Optimize to be the cited source, not just the ranked one. AI Overviews pull from pages they consider authoritative and easy to parse. Put a direct, quotable answer near the top, then expand beneath it. Use clear headings, relevant schema where it fits, and a clean structure a machine can lift. The page Google trusts to summarize is usually the one it can read fastest.
Add value a model cannot generate on its own. AI summaries repackage what already exists. They cannot run your original test, share your proprietary data, or report your first-hand result. Original research, real screenshots, expert opinion, and genuine case studies are what make a page worth citing and worth clicking. This is the experience and expertise Google groups under E-E-A-T.
Win the featured snippet. Structure key answers in a snippet-friendly format: a direct definition, a numbered process, a short list. Owning the snippet keeps you visible even when overall clicks drop.
A quick checklist before you publish an informational page in 2026:
- Does it answer the core question within the first 100 words?
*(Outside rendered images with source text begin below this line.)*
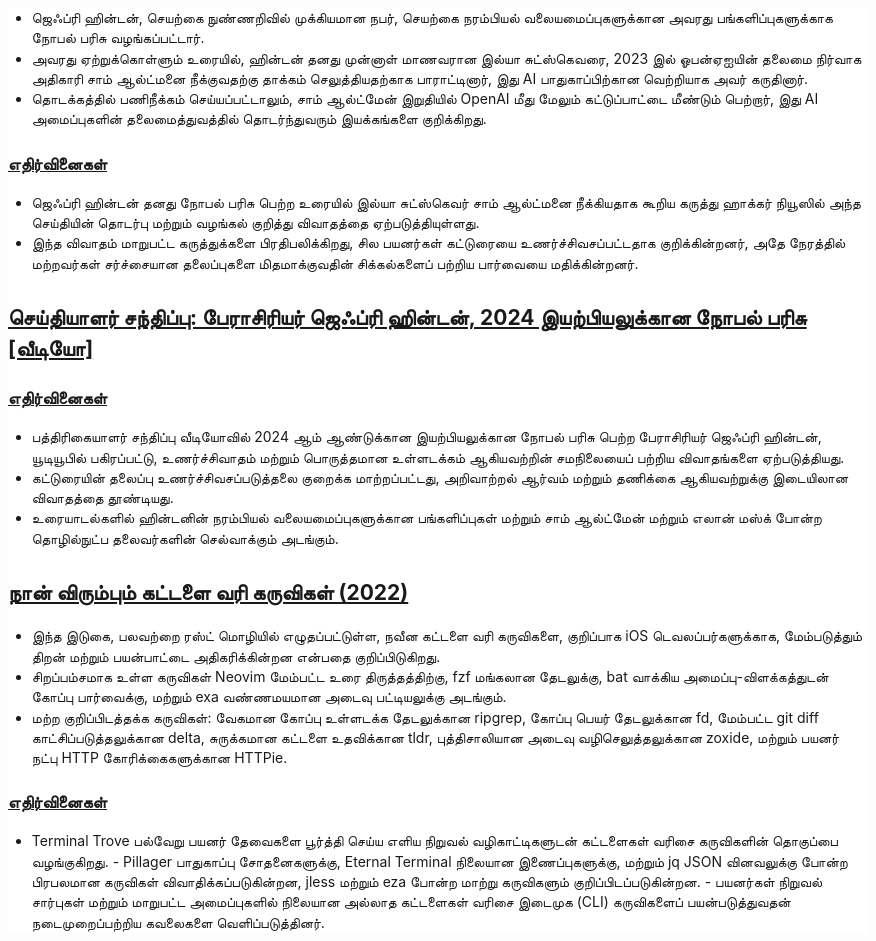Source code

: - ஜெஃப்ரி ஹின்டன், செயற்கை நுண்ணறிவில் முக்கியமான நபர், செயற்கை நரம்பியல் வலையமைப்புகளுக்கான அவரது பங்களிப்புகளுக்காக நோபல் பரிசு வழங்கப்பட்டார்.
- அவரது ஏற்றுக்கொள்ளும் உரையில், ஹின்டன் தனது முன்னாள் மாணவரான இல்யா சுட்ஸ்கெவரை, 2023 இல் ஓபன்ஏஐயின் தலைமை நிர்வாக அதிகாரி சாம் ஆல்ட்மனை நீக்குவதற்கு தாக்கம் செலுத்தியதற்காக பாராட்டினார், இது AI பாதுகாப்பிற்கான வெற்றியாக அவர் கருதினார்.
- தொடக்கத்தில் பணிநீக்கம் செய்யப்பட்டாலும், சாம் ஆல்ட்மேன் இறுதியில் OpenAI மீது மேலும் கட்டுப்பாட்டை மீண்டும் பெற்றார், இது AI அமைப்புகளின் தலைமைத்துவத்தில் தொடர்ந்துவரும் இயக்கங்களை குறிக்கிறது.

### [எதிர்வினைகள்](https://news.ycombinator.com/item?id=41792179)

- ஜெஃப்ரி ஹின்டன் தனது நோபல் பரிசு பெற்ற உரையில் இல்யா சுட்ஸ்கெவர் சாம் ஆல்ட்மனை நீக்கியதாக கூறிய கருத்து ஹாக்கர் நியூஸில் அந்த செய்தியின் தொடர்பு மற்றும் வழங்கல் குறித்து விவாதத்தை ஏற்படுத்தியுள்ளது.
- இந்த விவாதம் மாறுபட்ட கருத்துக்களை பிரதிபலிக்கிறது, சில பயனர்கள் கட்டுரையை உணர்ச்சிவசப்பட்டதாக குறிக்கின்றனர், அதே நேரத்தில் மற்றவர்கள் சர்ச்சையான தலைப்புகளை மிதமாக்குவதின் சிக்கல்களைப் பற்றிய பார்வையை மதிக்கின்றனர்.

## [செய்தியாளர் சந்திப்பு: பேராசிரியர் ஜெஃப்ரி ஹின்டன், 2024 இயற்பியலுக்கான நோபல் பரிசு [வீடியோ]](https://www.youtube.com/watch?v=H7DgMFqrON0)

### [எதிர்வினைகள்](https://news.ycombinator.com/item?id=41791692)

- பத்திரிகையாளர் சந்திப்பு வீடியோவில் 2024 ஆம் ஆண்டுக்கான இயற்பியலுக்கான நோபல் பரிசு பெற்ற பேராசிரியர் ஜெஃப்ரி ஹின்டன், யூடியூபில் பகிரப்பட்டு, உணர்ச்சிவாதம் மற்றும் பொருத்தமான உள்ளடக்கம் ஆகியவற்றின் சமநிலையைப் பற்றிய விவாதங்களை ஏற்படுத்தியது.
- கட்டுரையின் தலைப்பு உணர்ச்சிவசப்படுத்தலை குறைக்க மாற்றப்பட்டது, அறிவாற்றல் ஆர்வம் மற்றும் தணிக்கை ஆகியவற்றுக்கு இடையிலான விவாதத்தை தூண்டியது.
- உரையாடல்களில் ஹின்டனின் நரம்பியல் வலையமைப்புகளுக்கான பங்களிப்புகள் மற்றும் சாம் ஆல்ட்மேன் மற்றும் எலான் மஸ்க் போன்ற தொழில்நுட்ப தலைவர்களின் செல்வாக்கும் அடங்கும்.

## [நான் விரும்பும் கட்டளை வரி கருவிகள் (2022)](https://rwblickhan.org/newsletters/command-line-tools-i-like-2022/)

- இந்த இடுகை, பலவற்றை ரஸ்ட் மொழியில் எழுதப்பட்டுள்ள, நவீன கட்டளை வரி கருவிகளை, குறிப்பாக iOS டெவலப்பர்களுக்காக, மேம்படுத்தும் திறன் மற்றும் பயன்பாட்டை அதிகரிக்கின்றன என்பதை குறிப்பிடுகிறது.
- சிறப்பம்சமாக உள்ள கருவிகள் Neovim மேம்பட்ட உரை திருத்தத்திற்கு, fzf மங்கலான தேடலுக்கு, bat வாக்கிய அமைப்பு-விளக்கத்துடன் கோப்பு பார்வைக்கு, மற்றும் exa வண்ணமயமான அடைவு பட்டியலுக்கு அடங்கும்.
- மற்ற குறிப்பிடத்தக்க கருவிகள்: வேகமான கோப்பு உள்ளடக்க தேடலுக்கான ripgrep, கோப்பு பெயர் தேடலுக்கான fd, மேம்பட்ட git diff காட்சிப்படுத்தலுக்கான delta, சுருக்கமான கட்டளை உதவிக்கான tldr, புத்திசாலியான அடைவு வழிசெலுத்தலுக்கான zoxide, மற்றும் பயனர் நட்பு HTTP கோரிக்கைகளுக்கான HTTPie.

### [எதிர்வினைகள்](https://news.ycombinator.com/item?id=41791708)

- Terminal Trove பல்வேறு பயனர் தேவைகளை பூர்த்தி செய்ய எளிய நிறுவல் வழிகாட்டிகளுடன் கட்டளைகள் வரிசை கருவிகளின் தொகுப்பை வழங்குகிறது. - Pillager பாதுகாப்பு சோதனைகளுக்கு, Eternal Terminal நிலையான இணைப்புகளுக்கு, மற்றும் jq JSON வினவலுக்கு போன்ற பிரபலமான கருவிகள் விவாதிக்கப்படுகின்றன, jless மற்றும் eza போன்ற மாற்று கருவிகளும் குறிப்பிடப்படுகின்றன. - பயனர்கள் நிறுவல் சார்புகள் மற்றும் மாறுபட்ட அமைப்புகளில் நிலையான அல்லாத கட்டளைகள் வரிசை இடைமுக (CLI) கருவிகளைப் பயன்படுத்துவதன் நடைமுறைப்பற்றிய கவலைகளை வெளிப்படுத்தினர்.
- Does it go deeper than an AI summary can, with original detail?
- Is it structured for extraction, with clear H2s, direct answers, and relevant schema?
- Does it demonstrate real experience or data?
- Does it give the reader a logical next step?
How to measure success (change the scoreboard)
Judging informational content by raw clicks alone will tell you it is failing when it is not. That is like judging a first date by whether you got a marriage proposal.
Track a fuller picture instead:
- Impressions and AI Overview citations, for visibility
- Branded search growth: are more people Googling your name afterward
- Assisted conversions, where the informational post was an early touch on a path that later closed
- Email signups, downloads, and return visits captured from the traffic
- Featured-snippet and ranking wins across the whole topic cluster
One upside worth knowing: when an AI Overview is present, the clicks that survive tend to come from higher-intent readers who already saw the summary and still wanted more. Those visits often convert better even as volume drops.
Common mistakes to avoid
Even with the right keyword, a few habits sink results.
- Pitching when you should be teaching. A hard sell breaks the intent match and sends an informational reader straight back to the results.
- Ignoring the search results. If you do not check what already ranks, you are guessing at intent. Page one is right there. Read it.
- Chasing only high-volume head terms. The biggest keywords are the most competitive. A handful of well-ranked long-tail posts often beats one page fighting an impossible term.
- Publishing thin content. A 400-word post that restates the obvious will not rank, and it will not get the click when an AI summary says the same thing for free. Depth and originality are the price of entry now.
The takeaway
Informational keywords are how people find you before they are ready to buy, which makes them the foundation of almost any content strategy. They bring in the top-of-funnel audience, build the trust that leads to sales later, and signal the topical authority that lifts your whole site.
What changed is the scoreboard. In 2026 the win is being the answer and the cited source, not merely the blue link. Target queries that demand real depth, write the page so Google and AI can lift it cleanly, and measure brand lift and assisted conversions instead of clicks alone.
Want a fast first step? Open Google Search Console, sort your queries by impressions, and find the informational searches where you show up but rarely get the click. That list is your content roadmap. Each one is a query where you are already visible and just need a deeper, more citable answer to recapture the value AI Overviews are keeping for themselves.